UK says it has a plan to keep the planes flying for Brexit

UK says it has a plan to keep the planes flying for Brexit

Britain’s Civil Aviation Authority is stepping up efforts to ensure that airlines and aerospace companies can carry on functioning in the event of a no-deal Brexit.

The regulator has briefed government officials on its plans to recruit staff with the expertise to take over the certification of parts and planes should the split cause Britain to leave the European Aviation Safety Agency (Easa), which is currently responsible for such approvals.

Up to 20 airworthiness engineers are being sought and steps are being taken to estimate the potential workload, CAA policy director Tim Johnson told the UK Business Department.

The aim is to establish UK capability before March’s split from the EU. Airlines and manufacturers such as Airbus, which now owns the Bombardier plant in Belfast, are concerned a hard Brexit would leave jetliners and components without the required approvals.

Mr Johnson said there have been no direct discussions with Easa on no-deal contingency planning, and that the continuation of the status quo remains preferable for both the CAA and the government.

UK Prime Minister Theresa May is under pressure to show that she’s ready to walk away from Brexit talks and opt for a no-deal split if EU negotiators reject the so-called Chequers Plan thrashed out at her country retreat in July.
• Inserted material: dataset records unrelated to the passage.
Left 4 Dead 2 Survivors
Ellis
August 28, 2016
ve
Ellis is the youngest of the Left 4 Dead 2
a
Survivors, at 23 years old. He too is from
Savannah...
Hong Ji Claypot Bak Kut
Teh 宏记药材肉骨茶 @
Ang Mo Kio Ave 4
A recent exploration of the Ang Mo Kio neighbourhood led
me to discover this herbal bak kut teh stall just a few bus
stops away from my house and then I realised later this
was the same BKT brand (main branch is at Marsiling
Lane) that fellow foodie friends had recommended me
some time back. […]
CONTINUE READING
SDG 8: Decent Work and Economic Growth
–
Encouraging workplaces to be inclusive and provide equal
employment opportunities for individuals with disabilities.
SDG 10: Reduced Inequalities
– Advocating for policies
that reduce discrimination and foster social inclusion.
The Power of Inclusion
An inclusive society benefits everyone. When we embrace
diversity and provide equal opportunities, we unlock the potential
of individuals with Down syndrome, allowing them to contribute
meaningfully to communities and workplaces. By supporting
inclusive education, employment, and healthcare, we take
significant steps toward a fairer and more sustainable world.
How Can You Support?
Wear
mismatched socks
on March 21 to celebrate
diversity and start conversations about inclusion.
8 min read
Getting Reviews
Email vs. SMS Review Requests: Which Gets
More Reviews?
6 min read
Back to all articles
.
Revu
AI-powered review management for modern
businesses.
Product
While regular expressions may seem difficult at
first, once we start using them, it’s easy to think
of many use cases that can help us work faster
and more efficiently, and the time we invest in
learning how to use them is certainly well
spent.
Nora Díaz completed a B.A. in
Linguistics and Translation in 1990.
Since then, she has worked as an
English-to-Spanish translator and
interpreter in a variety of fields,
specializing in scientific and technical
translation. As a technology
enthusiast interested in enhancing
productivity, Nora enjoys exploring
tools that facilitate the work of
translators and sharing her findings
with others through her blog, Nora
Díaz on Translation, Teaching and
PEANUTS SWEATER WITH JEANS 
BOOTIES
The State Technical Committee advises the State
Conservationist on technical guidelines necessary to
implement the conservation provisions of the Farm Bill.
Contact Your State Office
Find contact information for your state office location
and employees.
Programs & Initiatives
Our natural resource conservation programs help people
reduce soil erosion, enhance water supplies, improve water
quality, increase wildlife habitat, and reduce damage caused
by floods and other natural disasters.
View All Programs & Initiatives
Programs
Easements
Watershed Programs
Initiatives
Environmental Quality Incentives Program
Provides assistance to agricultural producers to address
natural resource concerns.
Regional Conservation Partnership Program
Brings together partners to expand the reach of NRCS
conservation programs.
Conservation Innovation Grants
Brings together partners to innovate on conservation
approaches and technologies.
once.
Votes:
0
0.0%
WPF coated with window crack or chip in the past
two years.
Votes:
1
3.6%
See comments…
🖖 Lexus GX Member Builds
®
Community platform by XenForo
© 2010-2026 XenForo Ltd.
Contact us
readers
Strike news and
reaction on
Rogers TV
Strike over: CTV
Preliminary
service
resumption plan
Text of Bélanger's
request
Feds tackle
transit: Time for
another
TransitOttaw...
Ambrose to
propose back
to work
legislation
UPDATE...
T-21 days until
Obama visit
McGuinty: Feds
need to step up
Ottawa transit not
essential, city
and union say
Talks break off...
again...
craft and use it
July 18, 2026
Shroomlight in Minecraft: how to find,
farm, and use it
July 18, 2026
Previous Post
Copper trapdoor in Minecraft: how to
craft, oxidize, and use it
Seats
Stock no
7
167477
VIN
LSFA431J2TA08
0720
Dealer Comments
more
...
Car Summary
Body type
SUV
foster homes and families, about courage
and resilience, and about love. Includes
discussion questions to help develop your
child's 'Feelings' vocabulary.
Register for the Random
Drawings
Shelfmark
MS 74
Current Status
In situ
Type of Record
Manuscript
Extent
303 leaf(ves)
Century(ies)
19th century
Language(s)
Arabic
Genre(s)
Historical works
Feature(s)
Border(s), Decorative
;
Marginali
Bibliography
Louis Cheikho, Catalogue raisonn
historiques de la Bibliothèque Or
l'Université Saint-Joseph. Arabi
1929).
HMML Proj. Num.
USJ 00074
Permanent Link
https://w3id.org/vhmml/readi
That’s led to the publication of a tranche of documents advising UK businesses on how to prepare for the possibility of talks collapsing, with more to come.

The so-called Basas, which enable mutual recognition of certification, are currently structured with Easa. The aviation sector is anxious new accords be put in place from the point Britain quits the EU to avoid any question of flights being unable to operate, he said.

Jet-engines giant Rolls-Royce in July moved the approvals process for its products to a business-jet facility in Germany. The shift will allow Rolls to continue to get endorsements for its engines from Easa.